BelSports This is a coming of age storyline that you've seen in one form or another for decades. It takes a truly unique voice to make yet another one worth watching.
daryl-cheshire What I liked,The fart scene at the beginning, and the headlines "Big Flareup at UN" or "Big Stink"The typical suburb which had kangaroos, emus and wombats and other wildlife wandering around the streets. Apparently a common misconception by touristsThe official embassy car was a stretched FJ Holden with the Australian Coat of Arms on the side.The OzCharge credit card which said: "Charge to: The Australian Taxpayer"Paul Jennings who impersonates the PM Bob Hawke was saying "aww cripes" when dealing with Sir Les Patterson and sends him to an obscure country
pitbull-14 NOT "great art" by ANY means, but for belly laughs and a good time this is a movie worth picking up - Barry Humphries is hysterical anyway, and his Dame Edna character is just the icing on the cake.... politically incorrect? You betcha! Rude and sophomoric? Yes and yes again. Completely worth the time it takes to see it and (then) the bucks it costs to get a copy of your own for keeps? Absolutely! Australians have had Humphries in ALL his different guises to enjoy forever, but the Dame is the only one that got any serious exposure over here.... which I believe is fortuitous. This movie probably could've been made WITHOUT the scenes where folks covered in boils explode and all but dissolve, but then it'd just have been a "pleasure", and not a "guilty pleasure" (the very best kind). Omar Shariff did more than sit through it, he STARRED in it!
goldgreen Jeez. Where do you begin? Stupid overblown(i.e. not funny) plot, appalling garish 1980s-at-its-worst set design and general art direction, a script that needs major surgery and too much Dame Edna Everage. In its favour there is so little of the wonderful Sir Les Patterson on DVD that you have to take your pleasures where you can. He is up there with Ali G as one of the most un-PC comic characters ever created. To see him say, what so much of want to actually say - but have too much common sense to say, is a non-stop treat. If you do not like Sir Les Patterson then you will be better off sticking to a bumper edition of Friends.

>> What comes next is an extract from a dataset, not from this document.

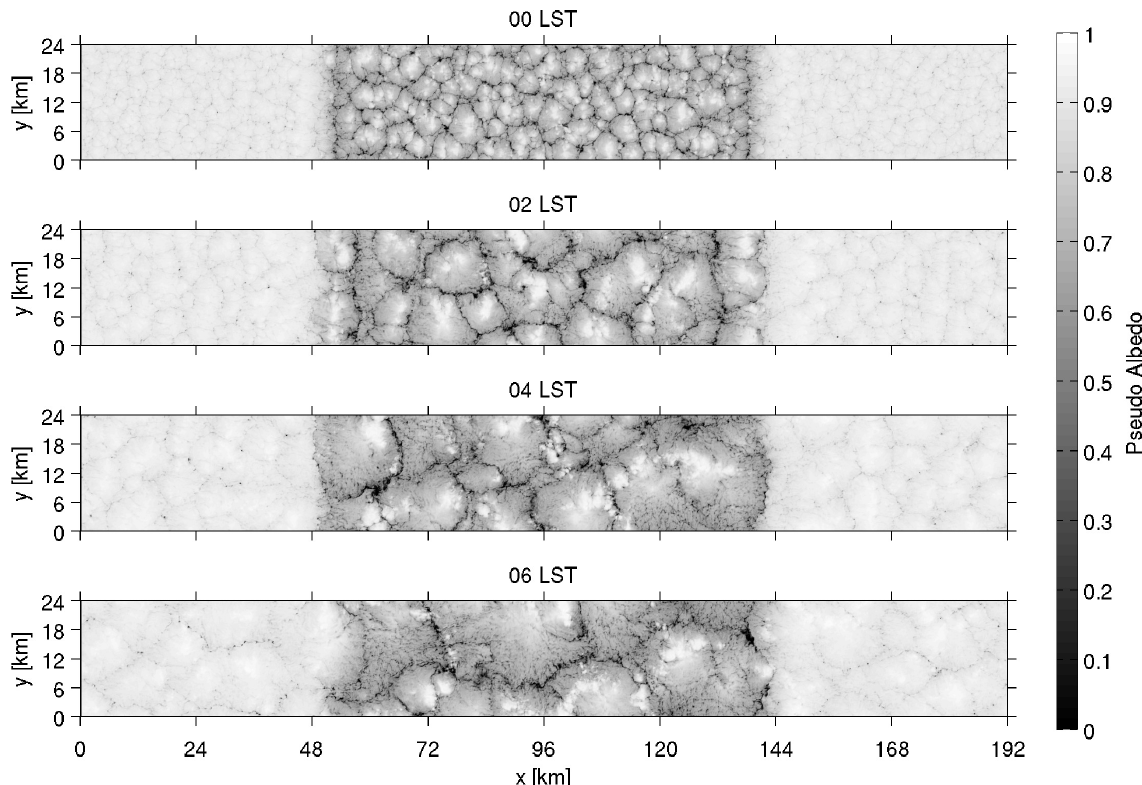
Fig. 4. Domain snapshots of pseudo-albedo for the NCFIXED run, computed from cloud optical depth following Zhang et al. (2005). Note that 00:00 LST is two hours into the simulation.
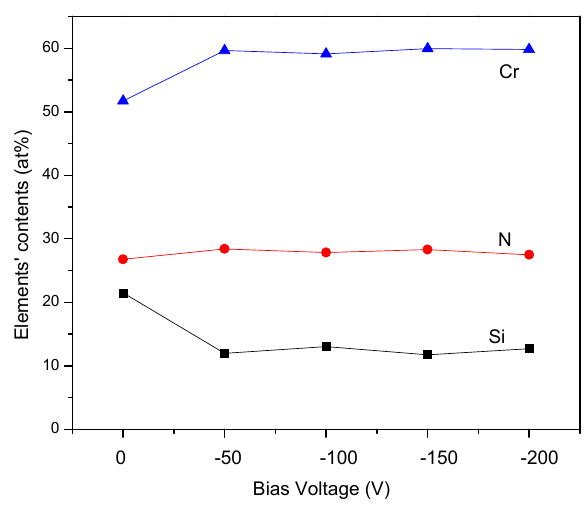
ff erent bias voltages.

zmaturin This is the rare merciful Australian comedy that doesn't star Paul Hogan or Yahoo Serious. Instead, it stars Barry Humphries, who was wonderful as Bert the game show host in the overlooked classic "Shock Treatment". This movie, however, is not a classic. As Australian comedies go, it's pretty embarrassing, and that's saying a lot (as anyone who's seen "Young Einstein" can attest).Humphries plays the titular character, a repugnant, leathery, big toothed, eternally horny drunkard who starts off the movie by farting, which causes a man standing behind him to burst into flames. Usually I'm a big fan of flaming flatulence humor, like The Eternal Flame character in "Freaked", but here it left me cold. Don't get me wrong, the director was obviously passionate about the material, but here it falls flat.Anyhoo, Patterson gets wrapped up in some obscure Middle Eastern plot to spread a virus by planting it on poisoned toilet seats. The virus causes it's victims to mutate into horrible, lumpy-faced monstrosities oozing puss.Speaking of which, it should be noted that Joan Rivers is in this movie. She is one of the most horrifying actresses in show business. From her pointy voice to her hateful fashion views to her plastic face, she frightens me more than an army of Freddy Kreugers. Thank goodness her film credits are small and after her creepy cameo at the end of "Look Who's Talking" the producers had the good sense to replace her with Roseanne in the sequel (actually, that's kind of a lateral move).Anyway, back to this movie. For some reason Dame Edna Everage (also played by Humphries) shows up, and compared to Rivers he/she's a Goddess. This movie has a lot of things going for it- exploding koalas, some animation, a character called Dr. Herpes- but unfortunately it's all tied into Patterson, a revolting character who at no time approached anything even remotely resembling likability. By the time you get to the finale at a revolving restaurant in which another man in drag shows up, you'll be longing for the quiet subtlety of "Reckless Kelly" (a movie I actually like- it's Yahoo Serious' "Laurence of Arabia).